Researchers at the University of Texas at Austin (USA), the National Institutes of Health and Ghent University (Belgium) have announced that they have discovered a new treatment for COVID-19 by combining two natural antibodies produced by the blades. According to the scientists, the treatment is in the pre-clinical phase, undergoing pre-clinical and clinical trials before it can be approved for widespread use, a procedure that normally takes years, but which would it could be accelerated, amid the pandemic that has already swept across the planet. The authors of the study say that lamellae are animals that produce two types of antibodies, in response of their body to infection with a virus. Of the two types of antibodies, one is very similar to antibodies produced by the human body, while the other type has a more compact structure, with molecules that are a quarter of the size of those in the first category. What is the advantage of this treatment? This small size makes it possible for antibodies to be adapted for administration by inhalers, scientists say. The researchers were able to create a new treatment for COVID-19 infection by combining two molecules of these nanoscopic antibodies, which chemically bind to the proteins the new coronavirus uses to infect cells in the human body. "It is one of the first antibodies proven to neutralize SARS-CoV-2," said Jason McLellan, an adjunct professor of molecular biosciences at the University of Austin, co-author of the study.

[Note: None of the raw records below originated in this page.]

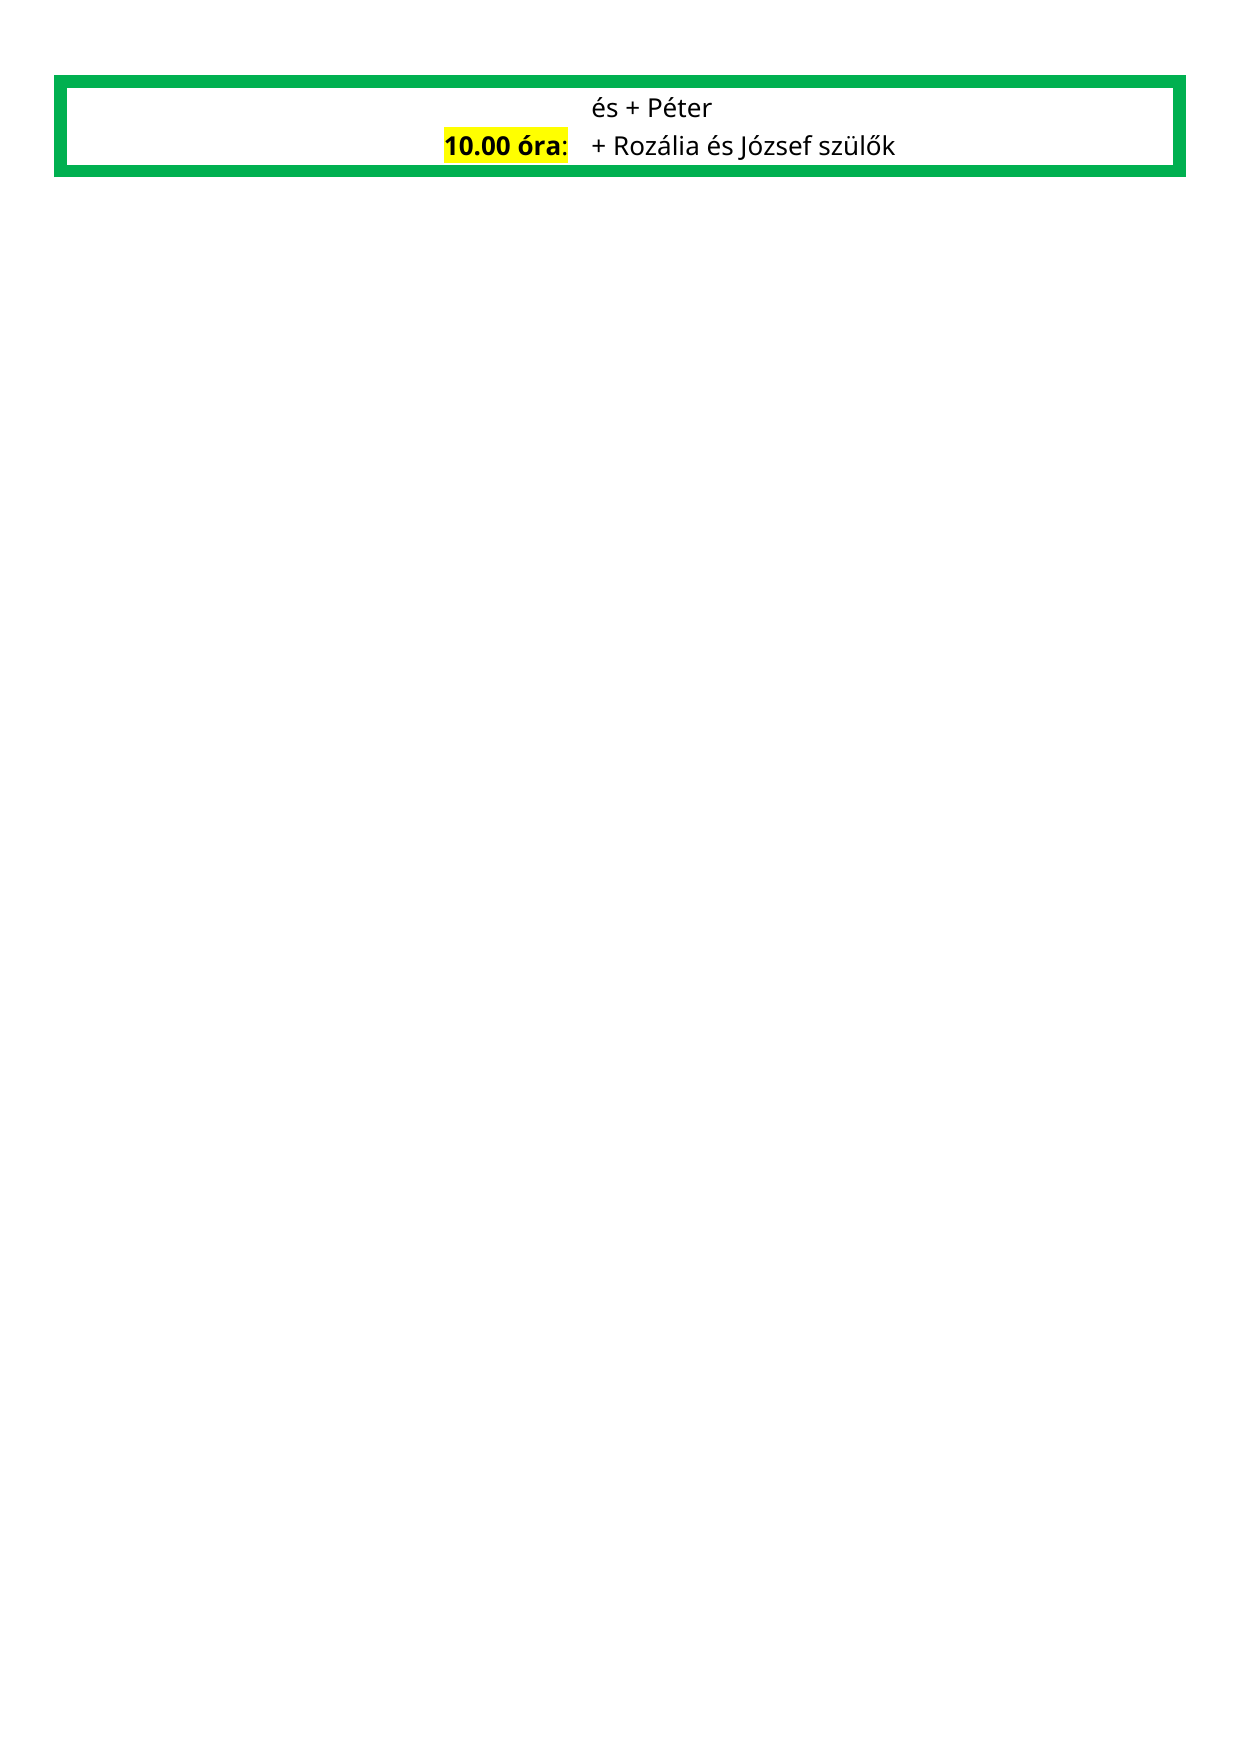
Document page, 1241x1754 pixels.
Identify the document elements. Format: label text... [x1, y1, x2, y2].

text 10.00 óra: + Rozália és József szülők [67, 113, 1173, 165]
text és + Péter [67, 88, 1173, 113]
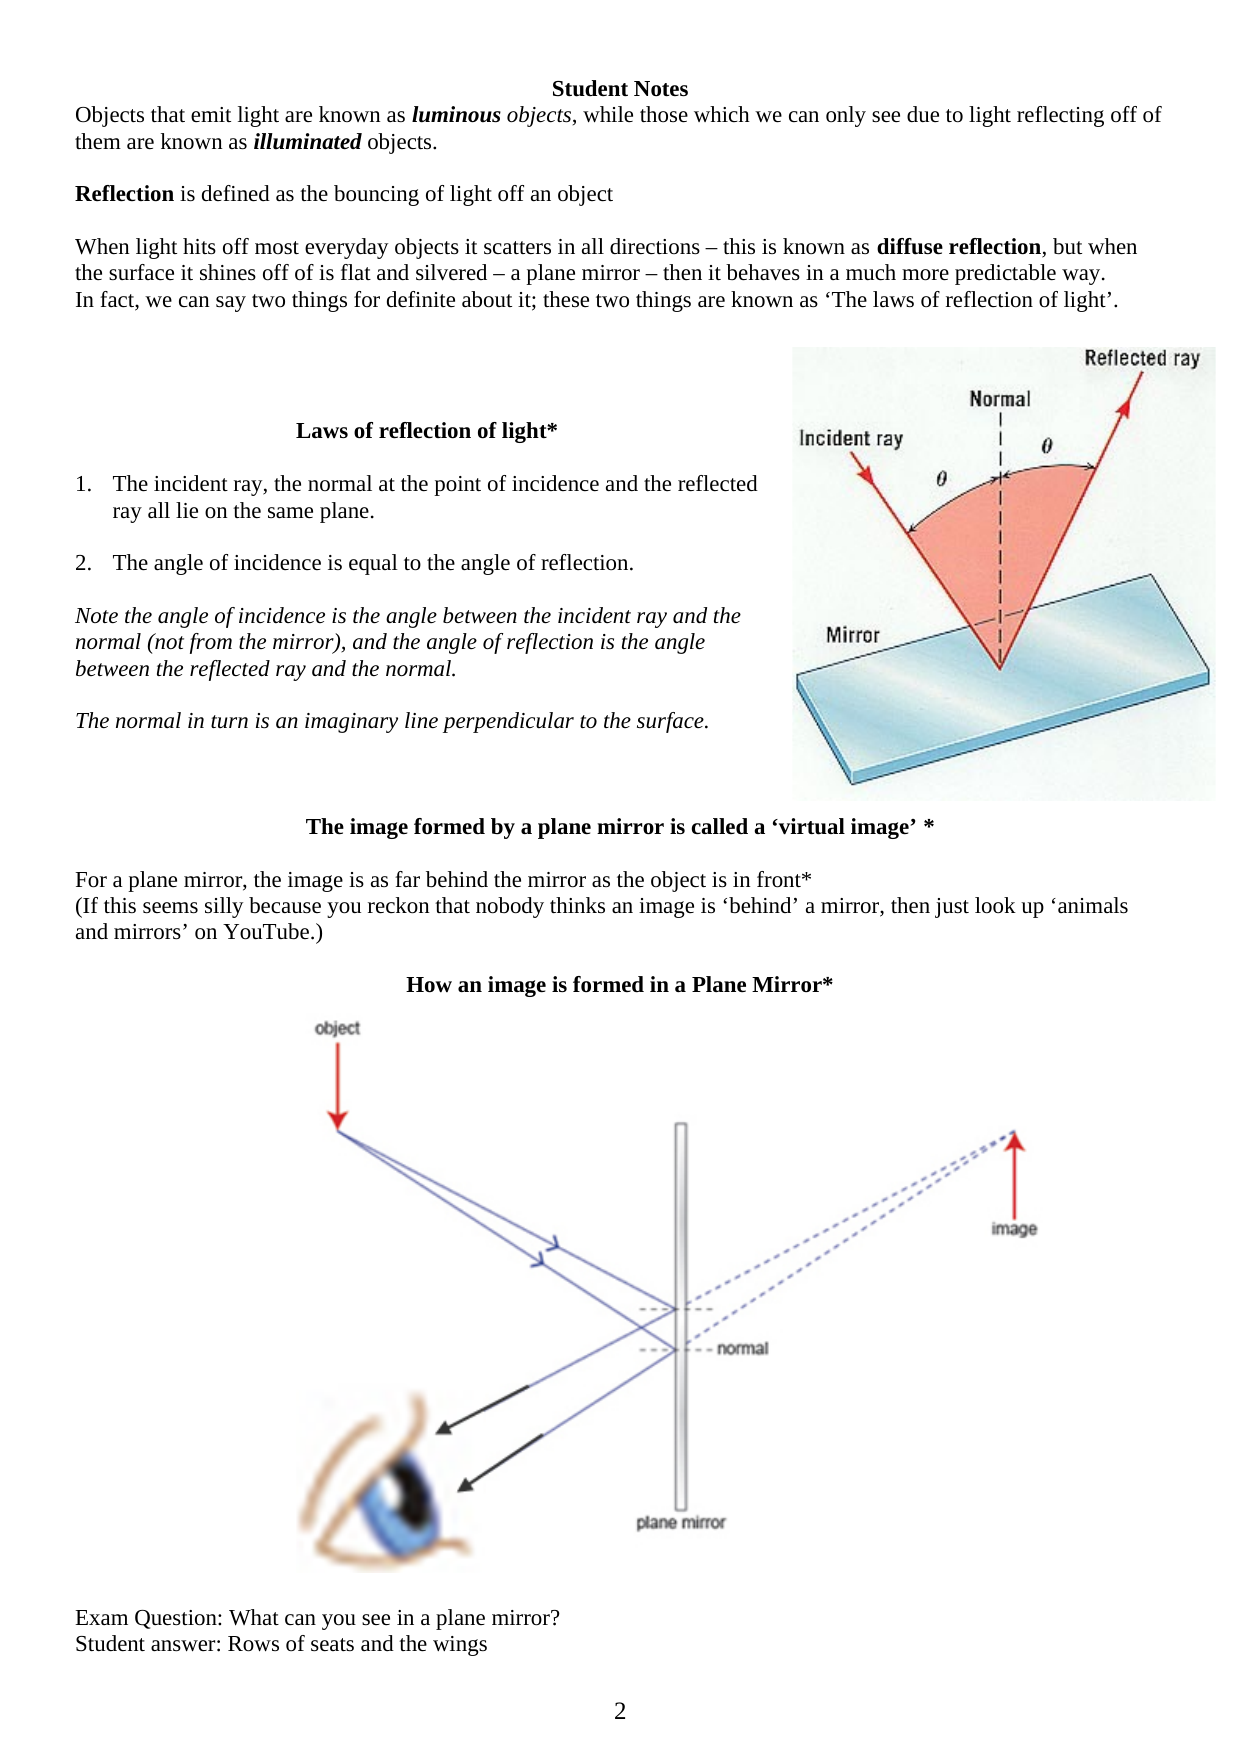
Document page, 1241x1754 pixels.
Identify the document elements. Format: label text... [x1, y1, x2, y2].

text How an image is formed in a Plane Mirror* [75, 971, 1165, 997]
text Note the angle of incidence is the angle between the incident ray and the normal (not from the mirror), and the angle of reflection is the angle between the reflected ray and the normal. [75, 602, 792, 681]
list The angle of incidence is equal to the angle of reflection. [75, 549, 792, 576]
text The image formed by a plane mirror is called a ‘virtual image’ * [75, 813, 1165, 839]
text Reflection is defined as the bouncing of light off an object [75, 180, 1165, 207]
picture [792, 347, 1216, 801]
text In fact, we can say two things for definite about it; these two things are known as ‘The laws of reflection of light’. [75, 286, 1165, 312]
text Student Notes [75, 75, 1165, 101]
list The incident ray, the normal at the point of incidence and the reflected ray all lie on the same plane. [75, 470, 792, 523]
picture [184, 1002, 1055, 1573]
text The normal in turn is an imaginary line perpendicular to the surface. [75, 707, 792, 734]
text When light hits off most everyday objects it scatters in all directions – this is known as diffuse reflection, but when the surface it shines off of is flat and silvered – a plane mirror – then it behaves in a much more predictable way. [75, 233, 1165, 286]
text Objects that emit light are known as luminous objects, while those which we can only see due to light reflecting off of them are known as illuminated objects. [75, 101, 1165, 154]
text Laws of reflection of light* [75, 418, 792, 444]
text (If this seems silly because you reckon that nobody thinks an image is ‘behind’ a mirror, then just look up ‘animals and mirrors’ on YouTube.) [75, 892, 1165, 945]
text For a plane mirror, the image is as far behind the mirror as the object is in front* [75, 866, 1165, 892]
text Exam Question: What can you see in a plane mirror? Student answer: Rows of seats and the wings [75, 1603, 1165, 1656]
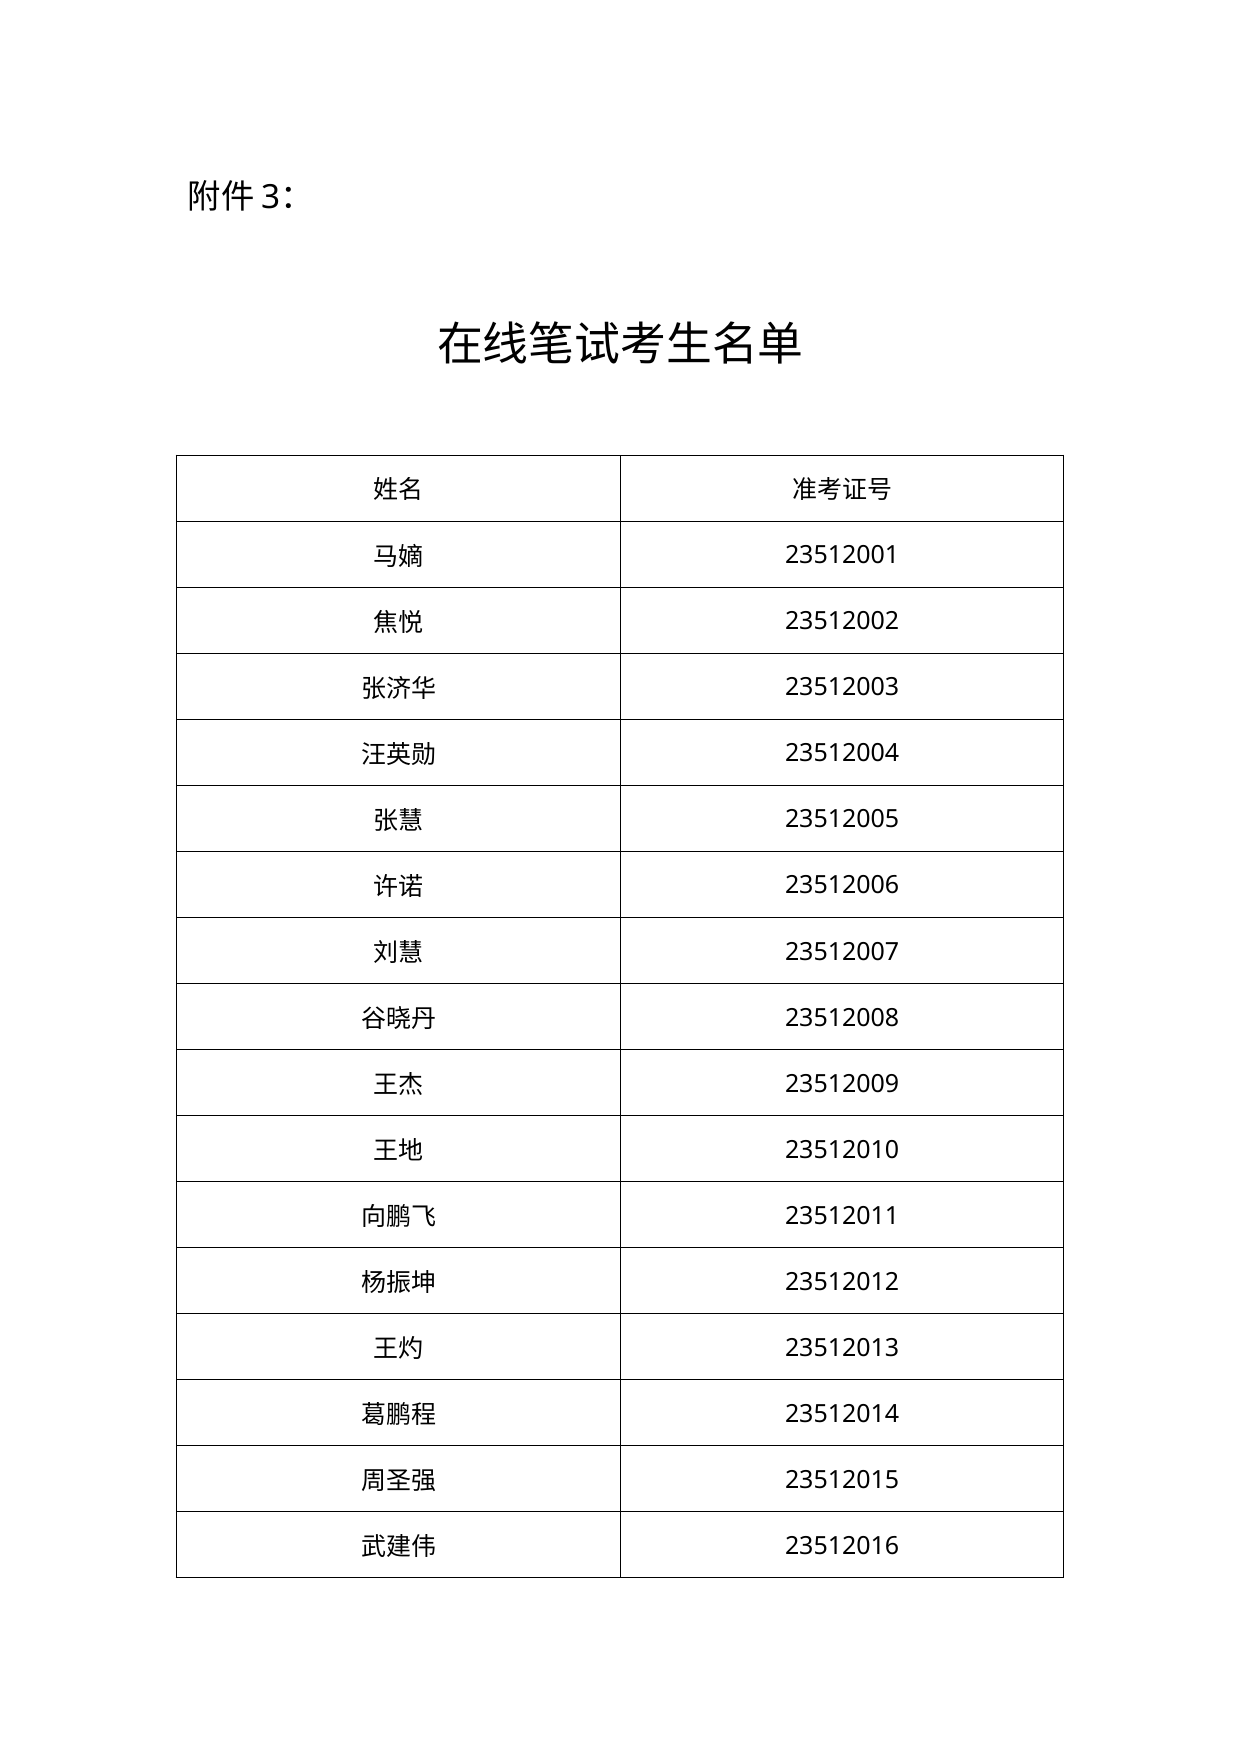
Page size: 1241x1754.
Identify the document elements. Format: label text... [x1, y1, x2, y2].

Unlike a vaccine, which gives the body a chance to develop its own protection, antibody-based treatment can also be used by an infected person who has symptoms to treat the disease. The antibody discovered by the researchers, called VHH-72Fc, is based on other research done in the past by the team of specialists, on the two types of coronaviruses (SARS-CoV-1 and MERS-CoV), responsible for the outbreaks of SARS and MERS since 2000 -2004, respectively 2012-present. In 2016, the authors of this study injected several blades from a Belgian farm with spike proteins to immunize them against to the coronaviruses.